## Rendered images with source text
((

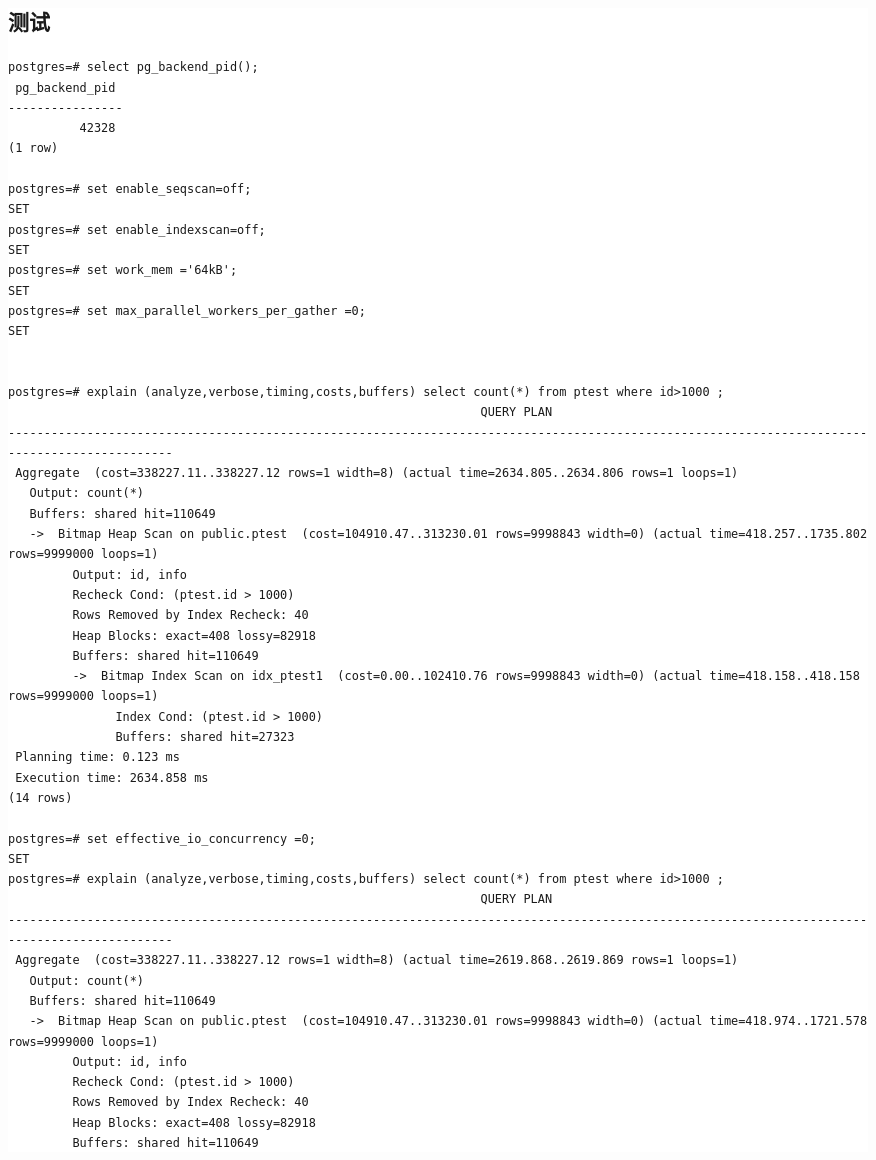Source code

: ## 测试  
  
```  
postgres=# select pg_backend_pid();  
 pg_backend_pid   
----------------  
          42328  
(1 row)  
  
postgres=# set enable_seqscan=off;  
SET  
postgres=# set enable_indexscan=off;  
SET  
postgres=# set work_mem ='64kB';  
SET  
postgres=# set max_parallel_workers_per_gather =0;  
SET  
  
  
postgres=# explain (analyze,verbose,timing,costs,buffers) select count(*) from ptest where id>1000 ;  
                                                                  QUERY PLAN                                                                     
-----------------------------------------------------------------------------------------------------------------------------------------------  
 Aggregate  (cost=338227.11..338227.12 rows=1 width=8) (actual time=2634.805..2634.806 rows=1 loops=1)  
   Output: count(*)  
   Buffers: shared hit=110649  
   ->  Bitmap Heap Scan on public.ptest  (cost=104910.47..313230.01 rows=9998843 width=0) (actual time=418.257..1735.802 rows=9999000 loops=1)  
         Output: id, info  
         Recheck Cond: (ptest.id > 1000)  
         Rows Removed by Index Recheck: 40  
         Heap Blocks: exact=408 lossy=82918  
         Buffers: shared hit=110649  
         ->  Bitmap Index Scan on idx_ptest1  (cost=0.00..102410.76 rows=9998843 width=0) (actual time=418.158..418.158 rows=9999000 loops=1)  
               Index Cond: (ptest.id > 1000)  
               Buffers: shared hit=27323  
 Planning time: 0.123 ms  
 Execution time: 2634.858 ms  
(14 rows)  
  
postgres=# set effective_io_concurrency =0;  
SET  
postgres=# explain (analyze,verbose,timing,costs,buffers) select count(*) from ptest where id>1000 ;  
                                                                  QUERY PLAN                                                                     
-----------------------------------------------------------------------------------------------------------------------------------------------  
 Aggregate  (cost=338227.11..338227.12 rows=1 width=8) (actual time=2619.868..2619.869 rows=1 loops=1)  
   Output: count(*)  
   Buffers: shared hit=110649  
   ->  Bitmap Heap Scan on public.ptest  (cost=104910.47..313230.01 rows=9998843 width=0) (actual time=418.974..1721.578 rows=9999000 loops=1)  
         Output: id, info  
         Recheck Cond: (ptest.id > 1000)  
         Rows Removed by Index Recheck: 40  
         Heap Blocks: exact=408 lossy=82918  
         Buffers: shared hit=110649  
```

))

Pictures are to be left out; all other data must be returned exactly.

Source code

: ## 测试  
  
```  
postgres=# select pg_backend_pid();  
 pg_backend_pid   
----------------  
          42328  
(1 row)  
  
postgres=# set enable_seqscan=off;  
SET  
postgres=# set enable_indexscan=off;  
SET  
postgres=# set work_mem ='64kB';  
SET  
postgres=# set max_parallel_workers_per_gather =0;  
SET  
  
  
postgres=# explain (analyze,verbose,timing,costs,buffers) select count(*) from ptest where id>1000 ;  
                                                                  QUERY PLAN                                                                     
-----------------------------------------------------------------------------------------------------------------------------------------------  
 Aggregate  (cost=338227.11..338227.12 rows=1 width=8) (actual time=2634.805..2634.806 rows=1 loops=1)  
   Output: count(*)  
   Buffers: shared hit=110649  
   ->  Bitmap Heap Scan on public.ptest  (cost=104910.47..313230.01 rows=9998843 width=0) (actual time=418.257..1735.802 rows=9999000 loops=1)  
         Output: id, info  
         Recheck Cond: (ptest.id > 1000)  
         Rows Removed by Index Recheck: 40  
         Heap Blocks: exact=408 lossy=82918  
         Buffers: shared hit=110649  
         ->  Bitmap Index Scan on idx_ptest1  (cost=0.00..102410.76 rows=9998843 width=0) (actual time=418.158..418.158 rows=9999000 loops=1)  
               Index Cond: (ptest.id > 1000)  
               Buffers: shared hit=27323  
 Planning time: 0.123 ms  
 Execution time: 2634.858 ms  
(14 rows)  
  
postgres=# set effective_io_concurrency =0;  
SET  
postgres=# explain (analyze,verbose,timing,costs,buffers) select count(*) from ptest where id>1000 ;  
                                                                  QUERY PLAN                                                                     
-----------------------------------------------------------------------------------------------------------------------------------------------  
 Aggregate  (cost=338227.11..338227.12 rows=1 width=8) (actual time=2619.868..2619.869 rows=1 loops=1)  
   Output: count(*)  
   Buffers: shared hit=110649  
   ->  Bitmap Heap Scan on public.ptest  (cost=104910.47..313230.01 rows=9998843 width=0) (actual time=418.974..1721.578 rows=9999000 loops=1)  
         Output: id, info  
         Recheck Cond: (ptest.id > 1000)  
         Rows Removed by Index Recheck: 40  
         Heap Blocks: exact=408 lossy=82918  
         Buffers: shared hit=110649  
```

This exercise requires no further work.